Airport Hotel Guests to get Access to Airmall

You won't have to be flying anymore to visit shops and restaurants in Pittsburgh International Airport's Airmall. But you will have to spend the night at the airport's Hyatt Regency Hotel.

Starting Monday, overnight guests at the Hyatt, which is on airport property, will have access to a one-of-a-kind perk -- they will be able to shop or dine in the boarding terminal without having a plane ticket.

Except for rare exceptions, the boarding terminal, which houses nearly all of the Airmall's shops and restaurants, has been off-limits to people who aren't flying since the Sept. 11, 2001, terrorist attacks.

The pilot program allowing Hyatt overnight guests access without a ticket is a small victory for the Allegheny County Airport Authority, but it's not nearly as broad as it wanted. It has been pushing for several years to allow all nonticketed visitors access to the Airmall.

"It's not to the extent we wanted it to go but it's a step in the right direction," authority Executive Director Kent George said.

To visit the shops and restaurants, hotel guests will be screened at the security checkpoint, just like fliers. They also will have to abide by all of the same restrictions, including the ban on liquids and gels that are more than three ounces in size.

Jay Kruisselbrink, vice president of development for BAA Pittsburgh, which operates the Airmall, said he's not sure exactly what impact the pilot program will have on business.

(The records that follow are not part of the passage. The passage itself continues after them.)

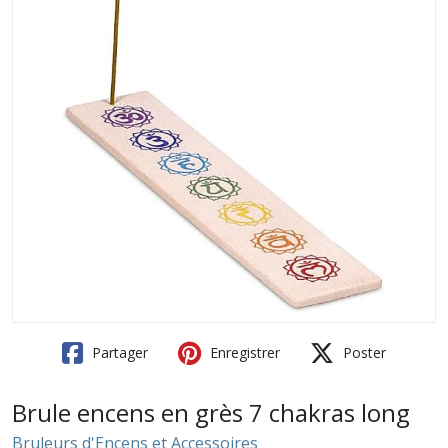
Partager
Enregistrer
Poster
Brule encens en grès 7 chakras long
Bruleurs d'Encens et Accessoires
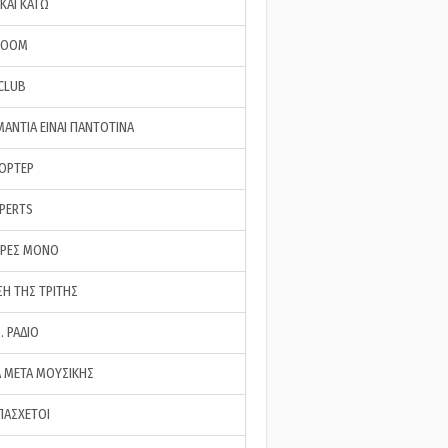
ΚΑΙ ΚΑΤΩ
ROOM
 CLUB
ΜΑΝΤΙΑ ΕΙΝΑΙ ΠΑΝΤΟΤΙΝΑ
ΠΟΡΤΕΡ
XPERTS
ΕΡΕΣ ΜΟΝΟ
ΣΗ ΤΗΣ ΤΡΙΤΗΣ
… ΡΑΔΙΟ
 ΜΕΤΑ ΜΟΥΣΙΚΗΣ
ΠΑΣΧΕΤΟΙ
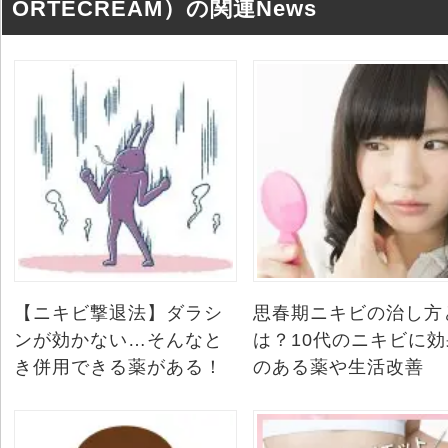
ORTECREAM）の関連News
【ニキビ撃退法】ダラシ
思春期ニキビの治し方
ンが効かない…そんなと
は？10代のニキビに効
き併用できる薬がある！
のある薬や生活改善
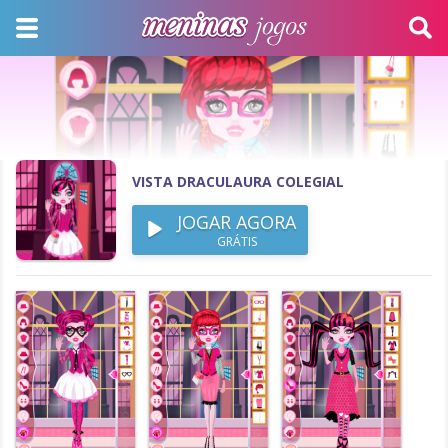
VISTA DRACULAURA COLEGIAL
JOGAR AGORA
GRÁTIS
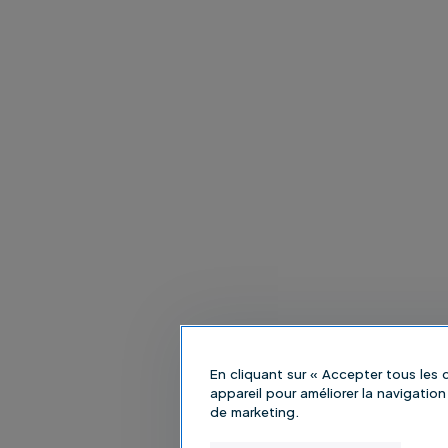
En cliquant sur « Accepter tous les
appareil pour améliorer la navigation 
de marketing.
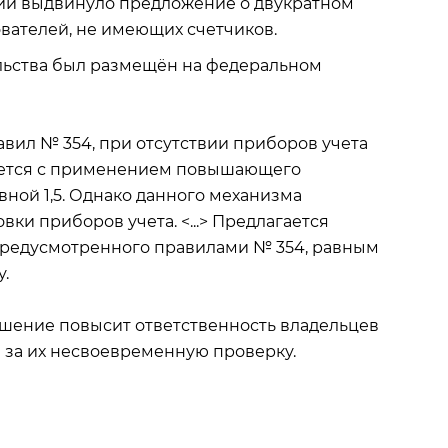
ии выдвинуло предложение о двукратном
вателей, не имеющих счетчиков.
льства был размещён на федеральном
вил № 354, при отсутствии приборов учета
ается с применением повышающего
ной 1,5. Однако данного механизма
ки приборов учета. <...> Предлагается
редусмотренного правилами № 354, равным
у.
ешение повысит ответственность владельцев
и за их несвоевременную проверку.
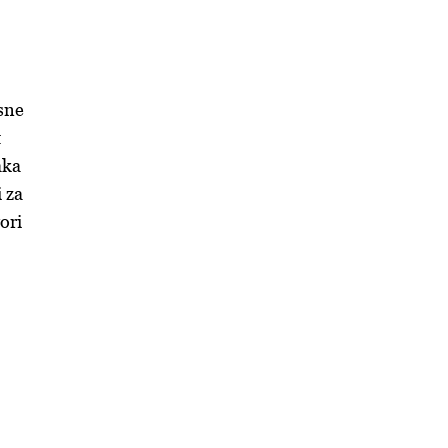
osne
t
aka
i za
ori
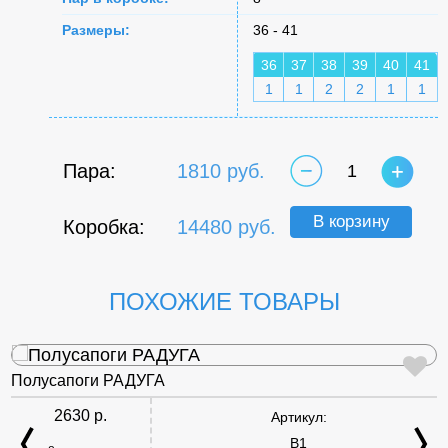
Размеры:
36 - 41
36
37
38
39
40
41
1
1
2
2
1
1
Пара:
1810 руб.
1
В корзину
Коробка:
14480 руб.
ПОХОЖИЕ ТОВАРЫ
Полусапоги РАДУГА
2630 р.
Артикул:
B1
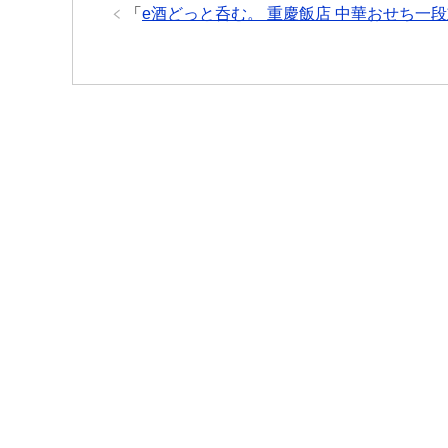
「
e酒どっと呑む。 重慶飯店 中華おせち一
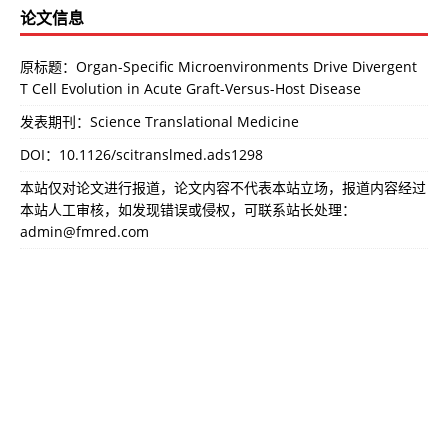
论文信息
原标题：Organ-Specific Microenvironments Drive Divergent
T Cell Evolution in Acute Graft-Versus-Host Disease
发表期刊：Science Translational Medicine
DOI：
10.1126/scitranslmed.ads1298
本站仅对论文进行报道，论文内容不代表本站立场，报道内容经过
本站人工审核，如发现错误或侵权，可联系站长处理：
admin@fmred.com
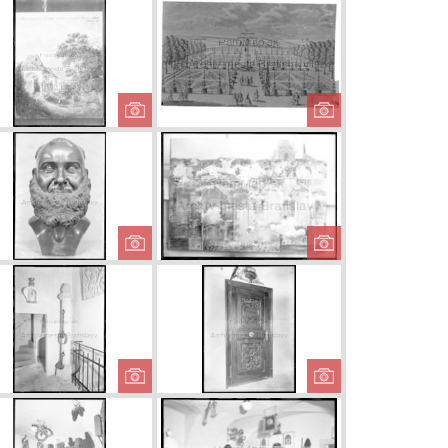
anie Krista
Radničné
Korunovác
nádvorie
Leopolda I
álffyovcov
Starý evanjelický
Záhrada let
cintorín
arcibiskups
paláca
f v Starej
Kapucín
Freska na St
adnici
radnici
vané dvere
Pranier vo veži
Dvere na v
stského
radnice
radnice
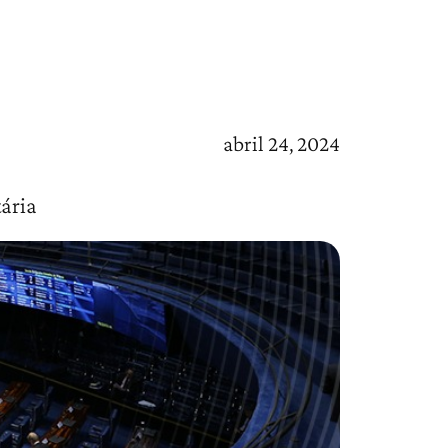
abril 24, 2024
tária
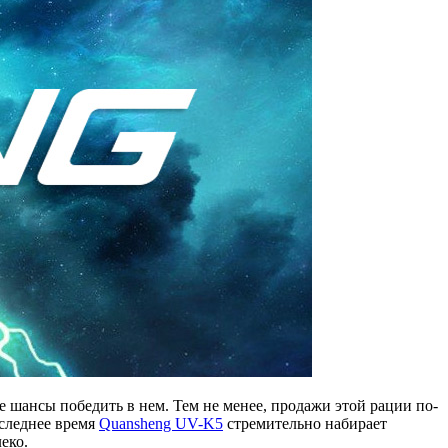
 шансы победить в нем. Тем не менее, продажи этой рации по-
оследнее время
Quansheng UV-K5
стремительно набирает
еко.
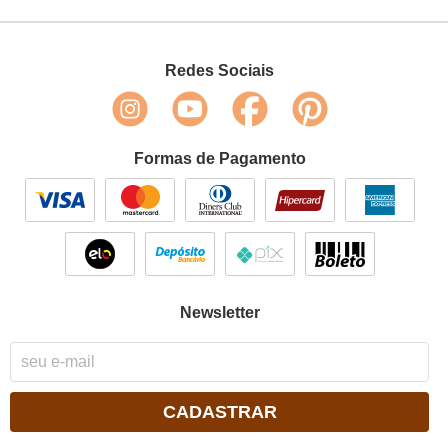
Redes Sociais
Formas de Pagamento
Newsletter
CADASTRAR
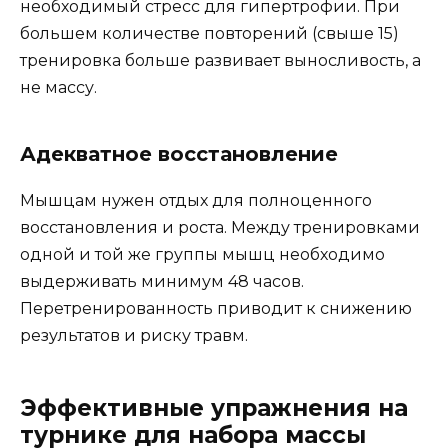
необходимый стресс для гипертрофии. При
большем количестве повторений (свыше 15)
тренировка больше развивает выносливость, а
не массу.
Адекватное восстановление
Мышцам нужен отдых для полноценного
восстановления и роста. Между тренировками
одной и той же группы мышц необходимо
выдерживать минимум 48 часов.
Перетренированность приводит к снижению
результатов и риску травм.
Эффективные упражнения на
турнике для набора массы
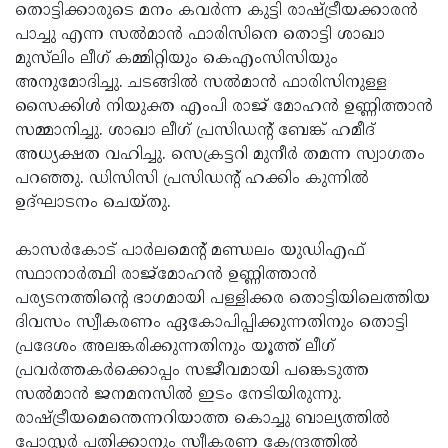
Election
Maha
തൊട്ടിക്കാരുടെ മനം കവര്‍ന്ന കുട്ടി രാഷ്ട്രീയക്കാരന്‍
പാച്ചു എന്ന സല്‍മാന്‍ ഫാരിസിനെ തൊട്ടി ശാഖാ
Shivarathri
International
മുസ്‌ലിം ലീഗ് കമ്മിറ്റിയും കെഎംസിസിയും
Women's
Anti-
അനുമോദിച്ചു. ചടങ്ങില്‍ സല്‍മാന്‍ ഫാരിസിനുള്ള
സൈക്കിള്‍ നിയുക്ത എംപി രാജ് മോഹന്‍ ഉണ്ണിത്താന്‍
Day
Drug
Attukal
സമ്മാനിച്ചു. ശാഖാ ലീഗ് പ്രസിഡന്റ് ബേങ്ക് ഹമീദ്
Campaign
Pongala
Holi
അധ്യക്ഷത വഹിച്ചു. സെക്രട്ടറി മുനീര്‍ തമന്ന സ്വാഗതം
പറഞ്ഞു. ഡിസിസി പ്രസിഡന്റ് ഹക്കിം കുന്നില്‍
2025
2025
IPL
ഉദ്ഘാടനം ചെയ്തു.
2025
Eid
കാസര്‍കോട് പാര്‍ലമെന്റ് മണ്ഡലം യുഡിഎഫ്
Al-
Waqf
സ്ഥാനാര്‍ത്ഥി രാജ്‌മോഹന്‍ ഉണ്ണിത്താന്‍
Fitr
Bill
Vishu
പര്യടനത്തിന്റെ ഭാഗമായി പള്ളിക്കര തൊട്ടിയിലെത്തിയ
ദിവസം സ്വീകരണം ഏകോപിപ്പിക്കുന്നതിനും തൊട്ടി
2025
Controversy
Festival
Good
പ്രദേശം അലങ്കരിക്കുന്നതിനും യൂത്ത് ലീഗ്
2025
Friday
Easter
പ്രവര്‍ത്തകര്‍ക്കൊപ്പം സജീവമായി പങ്കെടുത്ത
സല്‍മാന്‍ ജനമനസില്‍ ഇടം നേടിയിരുന്നു.
Observance
Sunday
By-
രാഷ്ട്രീയമെന്തെന്നറിയാത്ത കൊച്ചു ബാല്യത്തില്‍
2025
2025
Election
Bihar
പോസ്റ്റര്‍ പതിക്കാനും സ്വീകരണ കേന്ദ്രത്തില്‍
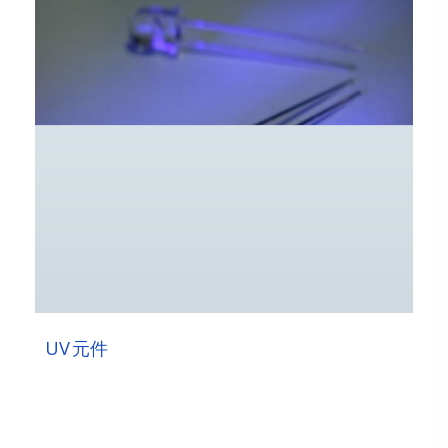
UV 元件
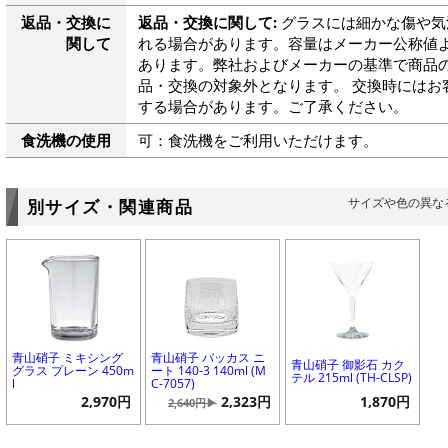
返品・交換に
返品・交換に関して:
グラスには細かな傷や気
関して
れる場合があります。容量はメーカー公称値よ
あります。弊社およびメーカーの基準で商品
品・交換の対象外となります。 交換時にはお
する場合があります。ご了承ください。
食洗機の使用
可：食洗機をご利用いただけます。
サイズや色の異な
別サイズ・関連商品
青山硝子 ミキシング
青山硝子 バッカス ニ
青山硝子 御影石 カク
グラス プレーン 450m
ート 140-3 140ml (M
テル 215ml (TH-CLSP)
l
C-7057)
2,970円
2,323円
1,870円
2,640円▶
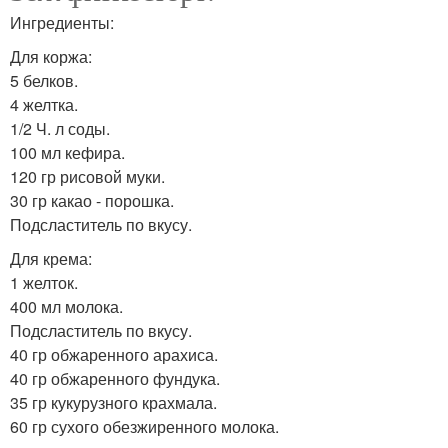
Ингредиенты:
Для коржа:
5 белков.
4 желтка.
1/2 Ч. л соды.
100 мл кефира.
120 гр рисовой муки.
30 гр какао - порошка.
Подсластитель по вкусу.
Для крема:
1 желток.
400 мл молока.
Подсластитель по вкусу.
40 гр обжаренного арахиса.
40 гр обжаренного фундука.
35 гр кукурузного крахмала.
60 гр сухого обезжиренного молока.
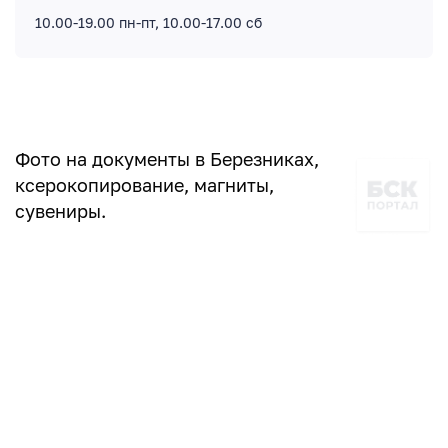
10.00-19.00 пн-пт, 10.00-17.00 сб
Фото на документы в Березниках,
ксерокопирование, магниты,
сувениры.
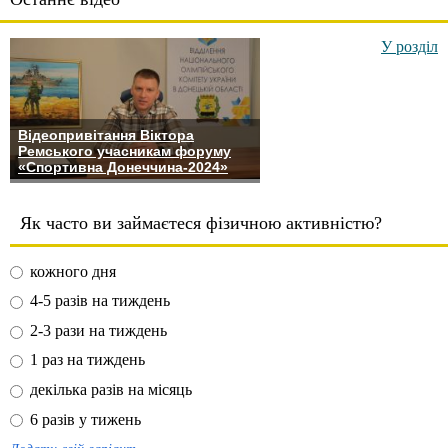
У розділ
Відеопривітання Віктора
Ремського учасникам форуму
«Спортивна Донеччина-2024»
Як часто ви займаєтеся фізичною активністю?
кожного дня
4-5 разів на тиждень
2-3 рази на тиждень
1 раз на тиждень
декілька разів на місяць
6 разів у тижень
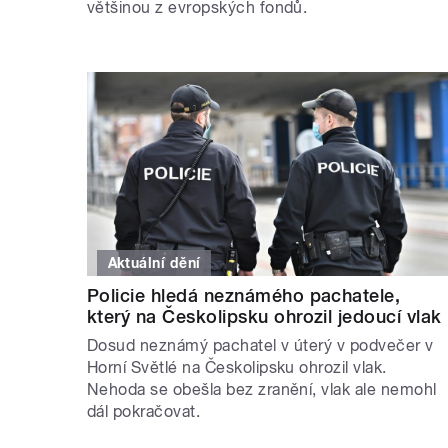
většinou z evropských fondů.
Aktuální dění
Policie hledá neznámého pachatele,
který na Českolipsku ohrozil jedoucí vlak
Dosud neznámý pachatel v úterý v podvečer v
Horní Světlé na Českolipsku ohrozil vlak.
Nehoda se obešla bez zranění, vlak ale nemohl
dál pokračovat.
STRÁNKY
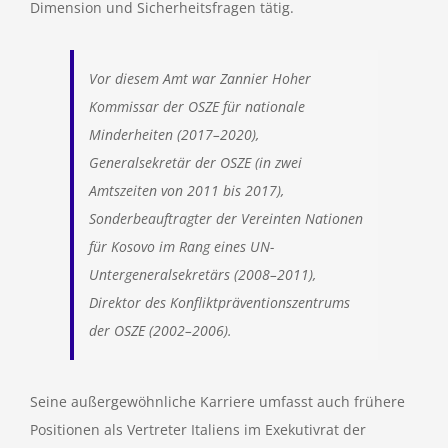
Dimension und Sicherheitsfragen tätig.
Vor diesem Amt war Zannier Hoher
Kommissar der OSZE für nationale
Minderheiten (2017–2020),
Generalsekretär der OSZE (in zwei
Amtszeiten von 2011 bis 2017),
Sonderbeauftragter der Vereinten Nationen
für Kosovo im Rang eines UN-
Untergeneralsekretärs (2008–2011),
Direktor des Konfliktpräventionszentrums
der OSZE (2002–2006).
Seine außergewöhnliche Karriere umfasst auch frühere
Positionen als Vertreter Italiens im Exekutivrat der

The Airmall has been able to hold its own -- last year the per passenger spending was more than $13, the highest ever at the airport -- despite dramatic cutbacks by dominant airline US Airways. The number of people passing through the airport has dropped from a high of about 20 million to about 10 million last year.

Anything that will add to that number is welcomed, Mr. Kruisselbrink said.

While the county's airport authority still would like to see the Airmall opened to all nonticketed visitors, Mr. George said he doesn't expect the U.S. Transportation Security Administration to allow that anytime soon.

"At this time, the climate isn't lending itself to that," he said.